KEY POINTS:
The prospect of bumper payouts is luring farmers in other agricultural areas to switch to dairy farming.
But although rural lenders say forecasts of increasing dairy income are starting to justify the rising cost of farm land, they are warning against making decisions based on the short-term outlook.
Banks say the number of farmers seeking finance to buy dairy farms or convert their own operations increased this year when Fonterra raised its forecast 10c to $4.15 a kg of milksolids, and leaped again when the $5.53 forecast for the 2007/08 season was announced in May.
Interest has been highest in Southland, where up to 60 farmers are likely to switch to dairying in the next year, up from 30 last year.
Reserve Bank Governor Alan Bollard warned last year that it was increasingly hard to justify prices paid for rural land based on estimates of the future income from the land.
But with the record dairy payouts looming, prices have kept rising, and the Real Estate Institute says the national median dairy farm value was up 21 per cent in May to $2,930,000.
The National Bank's general manager of rural banking, Charlie Graham, said the increased payouts were starting to put dairy land prices "back in touch with their fundamentals".
But Rabobank's general manager of rural banking, Ben Russell, said farmers should make sure their investment was based on long-term outlook.
It was inevitable that dairy prices would drop from where they were now.
"People shouldn't be doing their budgets on the basis that prices are going to stay at $5.50."
Even excluding the land purchase price, it can cost $3.5 million to convert a 200ha property into a dairy farm.
The money goes on high-cost items such as irrigation development, fencing and dairying sheds.
"The business needs to be able to support costs of capital and operating expenses at dairy prices well below the current prices," said Russell.
When Fonterra forecast a dairy payout above $5 in May, the number of inquiries his bank received increased.
Southland was the standout region for dairy conversion, because it had good access to irrigation, he said.
Rabobank ran two seminars for dairy conversions in Invercargill and Gore and each was attended by more than 100 people.

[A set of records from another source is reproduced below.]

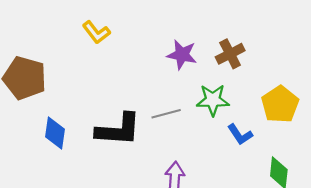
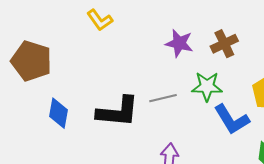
blue L-shape: (240, 135) -> (232, 119), size x1.5

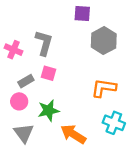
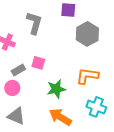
gray L-shape: (44, 43) -> (34, 23), moved
green star: (48, 110) -> (56, 89), moved
gray triangle: (24, 133) -> (16, 116), turned -30

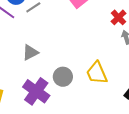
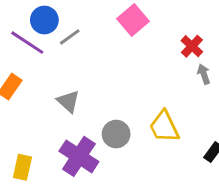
gray triangle: (30, 52) -> (68, 101), turned -48

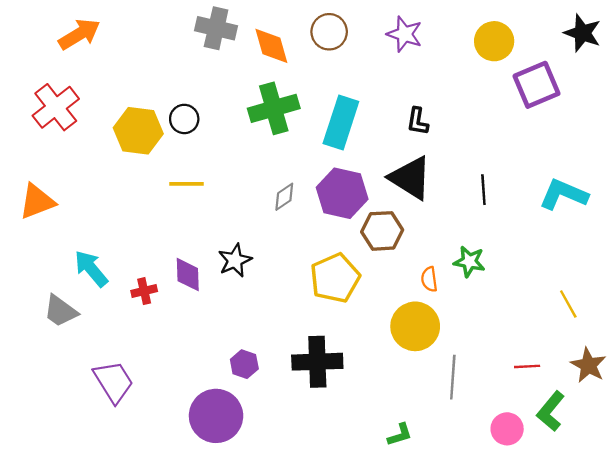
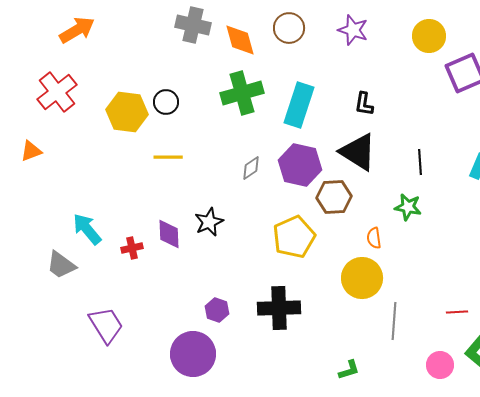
orange triangle: (37, 201) -> (31, 151), moved, size x0.7
green star: (469, 262) -> (408, 207), moved

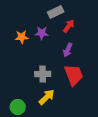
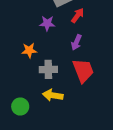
orange star: (22, 37) -> (29, 50), moved
yellow arrow: (47, 97) -> (53, 95), turned -126

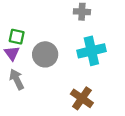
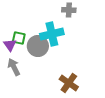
green square: (17, 37) -> (19, 38), moved
cyan cross: (91, 51) -> (52, 34), moved

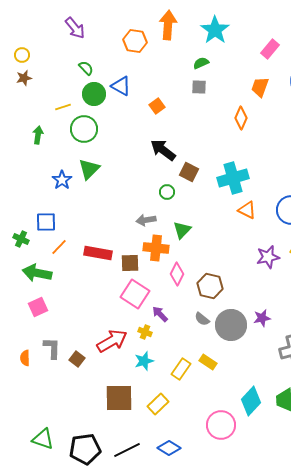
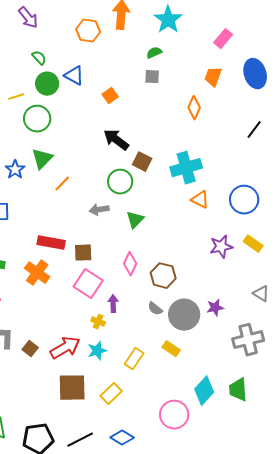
green circle: (167, 192) -> (120, 182), size x1.6
orange line: (59, 247) -> (62, 184), moved
orange cross: (156, 248) -> (37, 273), moved, turned 30
purple arrow: (160, 314) -> (113, 304), turned 42
red arrow: (112, 341) -> (65, 348), moved
yellow rectangle: (208, 362) -> (171, 349), moved

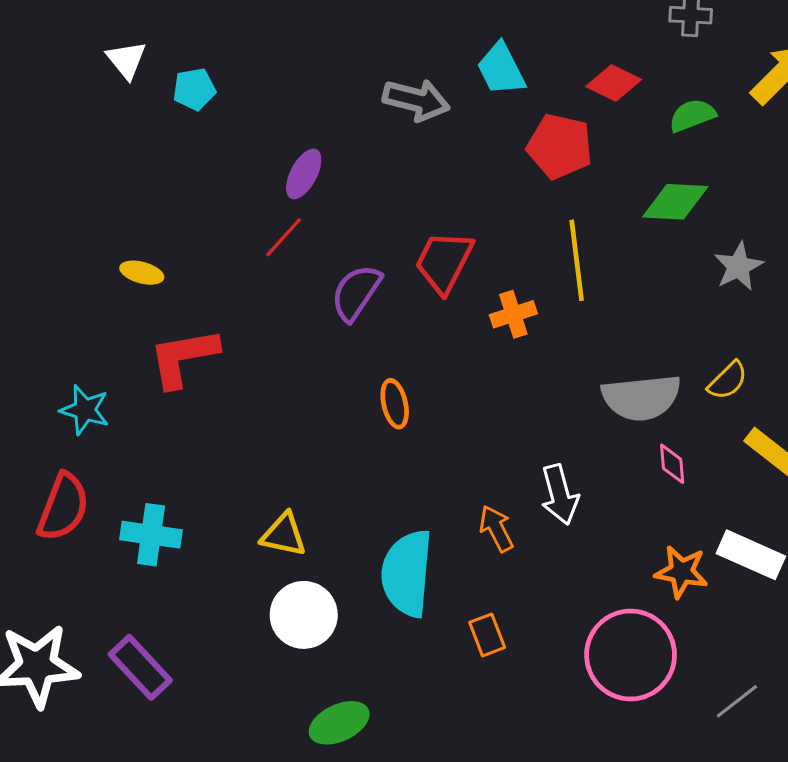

"Interest has certainly increased in the past two months."
Although rural land was "very fully valued", a big drop in prices was unlikely.
But dairy farmers with a $5.53 payout should be generating reasonably strong cash surpluses "so they're going to be making adequate returns off their land".
Westpac's head of agribusiness, Dave Jones, said that although next season's payout could hit $6 a kg of milksolids, and stay there for the following season, farmers should base investment decisions on a medium-term forecast in the mid to high $4 a kg range instead.
Farmers expecting income increases should also budget for rising service costs, he said.
"When there is a strengthening in income generated for one participant, the suppliers for that industry will be looking to generate a better return for themselves when they've had rising costs themselves."
National Bank rural economist Kevin Wilson agreed dairying's profitability would not go up in direct proportion to revenue, because it would be affected by rising costs.
But other factors, including productivity gains and urban sprawl, would drive up land prices.
DO THE MATHS
* After Fonterra increased its payout for next season to $5.53 a kilogram of milksolids, an increasing number of farmers in other agriculture areas are seeking finance to convert to dairy or buy dairy farms.
* Dairy farmers are expecting added income of about $140,000 a year, but many sheep farmers are struggling to make a profit.
* The cost of dairy farms has risen 21 per cent in a month, and bankers say anyone planning to go dairying should make investment decisions based on medium-term forecasts in the mid to high $4 a kilo range, rather than the short-term $5 to $6.